#### Exercise aim
Where a line of the records contains the word "contents", show that line.

Dataset entries:

::::

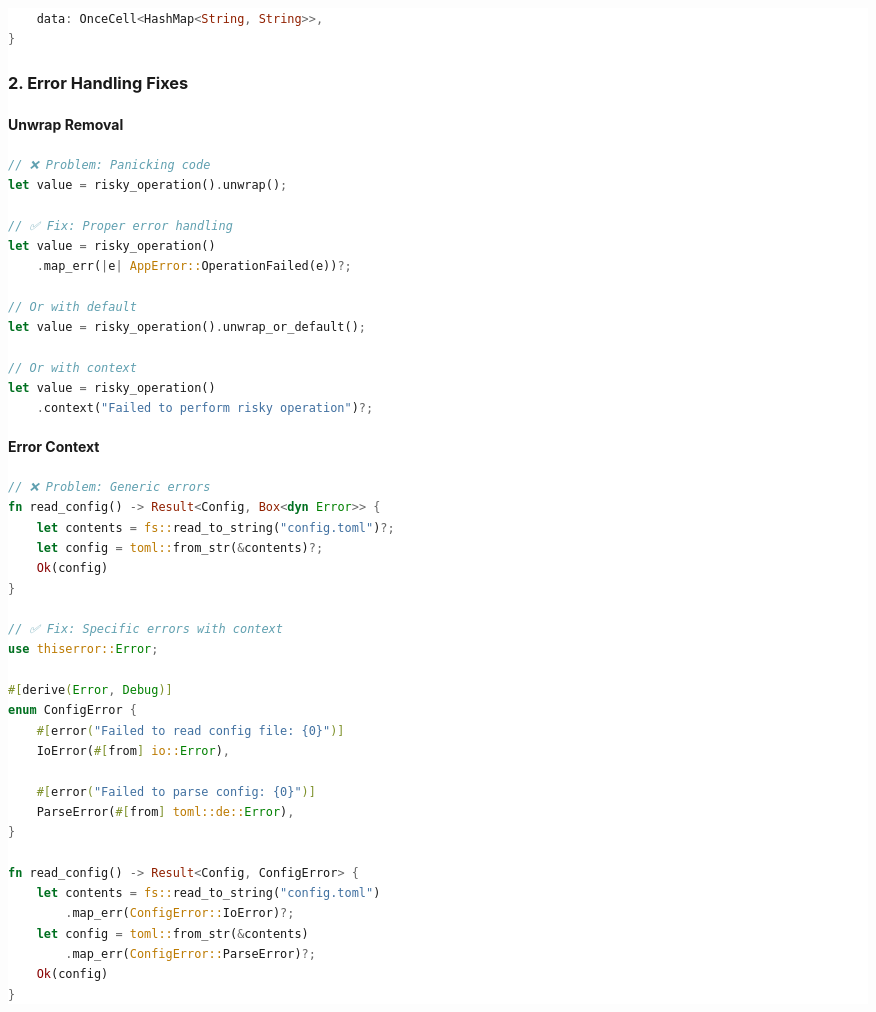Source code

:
 ```rust
    data: OnceCell<HashMap<String, String>>,
}
```

### 2. Error Handling Fixes

#### Unwrap Removal
```rust
// ❌ Problem: Panicking code
let value = risky_operation().unwrap();

// ✅ Fix: Proper error handling
let value = risky_operation()
    .map_err(|e| AppError::OperationFailed(e))?;

// Or with default
let value = risky_operation().unwrap_or_default();

// Or with context
let value = risky_operation()
    .context("Failed to perform risky operation")?;
```

#### Error Context
```rust
// ❌ Problem: Generic errors
fn read_config() -> Result<Config, Box<dyn Error>> {
    let contents = fs::read_to_string("config.toml")?;
    let config = toml::from_str(&contents)?;
    Ok(config)
}

// ✅ Fix: Specific errors with context
use thiserror::Error;

#[derive(Error, Debug)]
enum ConfigError {
    #[error("Failed to read config file: {0}")]
    IoError(#[from] io::Error),
    
    #[error("Failed to parse config: {0}")]
    ParseError(#[from] toml::de::Error),
}

fn read_config() -> Result<Config, ConfigError> {
    let contents = fs::read_to_string("config.toml")
        .map_err(ConfigError::IoError)?;
    let config = toml::from_str(&contents)
        .map_err(ConfigError::ParseError)?;
    Ok(config)
}
```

::::

#### Task solution
    let contents = fs::read_to_string("config.toml")?;
    let config = toml::from_str(&contents)?;
    let contents = fs::read_to_string("config.toml")
    let config = toml::from_str(&contents)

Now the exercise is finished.